Lesson 1: Definitions
Objectives
- Understand the basic vocabulary of machine learning.
- Learn what data, features, and labels are.
- Differentiate between an algorithm and a model.
Concept(s)
Before we can dive into building machine learning models, we need to learn some basic vocabulary. These are the building blocks of machine learning.
Data
Data is the foundation of machine learning. It’s the information that we feed into our machine learning models. Data can be anything from a collection of pictures, to a list of numbers, to a bunch of text.
For example, if we want to build a model that can tell the difference between cats and dogs, our data would be a collection of pictures of cats and dogs.
Features
Features are the individual properties or characteristics of our data. They are the things that our machine learning model will use to make predictions.
In our cat and dog example, the features could be things like:
- The color of the animal’s fur
- The shape of its ears
- The length of its tail
- Its weight
We can represent our features as a set of numbers. For example, we could represent the color of the fur with a number (e.g., 1 for brown, 2 for black, 3 for white).
Labels
A label is the answer that we want our machine learning model to predict. It’s what we are trying to figure out.
In our cat and dog example, the label would be whether the picture is of a “cat” or a “dog”. We would go through our data and label each picture with the correct answer. This is called “labeled data”.
So, for each picture (our data), we would have a set of features (fur color, ear shape, etc.) and a label (“cat” or “dog”).
Algorithm vs. Model
These two terms are often used interchangeably, but they mean different things.
-
Algorithm: An algorithm is a set of rules or instructions that a machine learning model follows to learn from data. It’s like a recipe. There are many different machine learning algorithms, each with its own strengths and weaknesses. In this course, we’ll learn about several different algorithms.
-
Model: A model is what is created after you have trained an algorithm on your data. It’s the output of the machine learning algorithm. The model is what you will use to make predictions on new, unseen data. So, you use an algorithm to train a model. The model is the “thing” that does the predicting.
Think of it this way: the algorithm is the process of learning, and the model is the knowledge that is learned.
Practice
Let’s think about another example. Imagine you want to build a model to predict the price of a pizza.

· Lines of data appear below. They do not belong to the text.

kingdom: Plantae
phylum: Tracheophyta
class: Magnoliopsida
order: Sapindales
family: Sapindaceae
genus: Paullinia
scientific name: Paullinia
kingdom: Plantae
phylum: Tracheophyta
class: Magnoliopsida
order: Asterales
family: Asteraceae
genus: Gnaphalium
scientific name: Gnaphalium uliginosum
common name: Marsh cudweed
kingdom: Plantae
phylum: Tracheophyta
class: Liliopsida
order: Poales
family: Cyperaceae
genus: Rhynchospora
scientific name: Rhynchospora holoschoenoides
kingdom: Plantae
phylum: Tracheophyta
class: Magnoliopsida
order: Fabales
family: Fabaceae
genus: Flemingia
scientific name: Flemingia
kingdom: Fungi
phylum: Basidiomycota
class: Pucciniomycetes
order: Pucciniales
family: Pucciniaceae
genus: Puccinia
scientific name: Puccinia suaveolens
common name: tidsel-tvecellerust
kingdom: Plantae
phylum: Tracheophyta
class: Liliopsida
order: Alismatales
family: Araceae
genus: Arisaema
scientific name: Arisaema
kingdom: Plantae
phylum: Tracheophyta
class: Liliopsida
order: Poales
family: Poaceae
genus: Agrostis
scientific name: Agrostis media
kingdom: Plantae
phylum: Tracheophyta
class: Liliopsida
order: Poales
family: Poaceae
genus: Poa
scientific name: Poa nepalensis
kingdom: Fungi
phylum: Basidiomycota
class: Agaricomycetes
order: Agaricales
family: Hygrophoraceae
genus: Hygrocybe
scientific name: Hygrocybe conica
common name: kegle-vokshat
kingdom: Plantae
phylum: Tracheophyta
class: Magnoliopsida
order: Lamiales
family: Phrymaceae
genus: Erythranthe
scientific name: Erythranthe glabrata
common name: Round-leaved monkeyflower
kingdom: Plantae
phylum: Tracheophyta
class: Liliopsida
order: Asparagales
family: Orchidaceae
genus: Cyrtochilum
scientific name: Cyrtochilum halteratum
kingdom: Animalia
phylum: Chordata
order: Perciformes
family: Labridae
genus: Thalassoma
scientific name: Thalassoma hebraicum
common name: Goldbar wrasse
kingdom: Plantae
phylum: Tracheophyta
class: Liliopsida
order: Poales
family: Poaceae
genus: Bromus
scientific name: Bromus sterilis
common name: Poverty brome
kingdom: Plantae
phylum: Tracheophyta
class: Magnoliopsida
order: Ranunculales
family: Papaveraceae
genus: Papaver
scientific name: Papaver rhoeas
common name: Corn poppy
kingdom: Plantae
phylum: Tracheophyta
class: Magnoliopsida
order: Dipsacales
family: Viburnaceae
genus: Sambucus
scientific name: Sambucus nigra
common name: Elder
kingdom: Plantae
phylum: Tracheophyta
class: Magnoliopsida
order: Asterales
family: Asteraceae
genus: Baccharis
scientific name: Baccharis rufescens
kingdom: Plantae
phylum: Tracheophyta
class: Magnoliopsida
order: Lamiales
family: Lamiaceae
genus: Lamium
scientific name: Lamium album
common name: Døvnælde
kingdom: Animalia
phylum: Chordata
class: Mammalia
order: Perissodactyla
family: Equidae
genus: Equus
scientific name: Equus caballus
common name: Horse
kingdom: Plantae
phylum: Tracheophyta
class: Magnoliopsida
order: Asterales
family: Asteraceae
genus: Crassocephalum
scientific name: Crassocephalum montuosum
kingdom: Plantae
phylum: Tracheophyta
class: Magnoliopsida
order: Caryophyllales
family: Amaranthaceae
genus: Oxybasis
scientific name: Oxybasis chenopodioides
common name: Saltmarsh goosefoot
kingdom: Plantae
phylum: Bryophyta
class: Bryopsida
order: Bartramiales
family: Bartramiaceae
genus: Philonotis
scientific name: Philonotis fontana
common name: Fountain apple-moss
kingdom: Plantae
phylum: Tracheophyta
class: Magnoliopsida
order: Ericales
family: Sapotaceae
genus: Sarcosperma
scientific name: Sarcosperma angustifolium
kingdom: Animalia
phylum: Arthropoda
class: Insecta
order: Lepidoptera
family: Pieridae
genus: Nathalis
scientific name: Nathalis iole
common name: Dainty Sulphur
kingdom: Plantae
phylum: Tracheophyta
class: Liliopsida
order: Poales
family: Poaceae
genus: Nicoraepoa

- What is the data in this case?
- What are some features you could use?
- What is the label?
Think about it for a minute before looking at the answers below.
…
Answers:
- Data: A collection of information about different pizzas.
- Features: Size of the pizza, number of toppings, type of crust, etc.
- Label: The price of the pizza.
Summary
In this lesson, we learned the basic terms used in machine learning. We learned that data is the information we use, features are the characteristics of that data, and labels are what we want to predict. We also learned that an algorithm is used to train a model, which is then used to make predictions.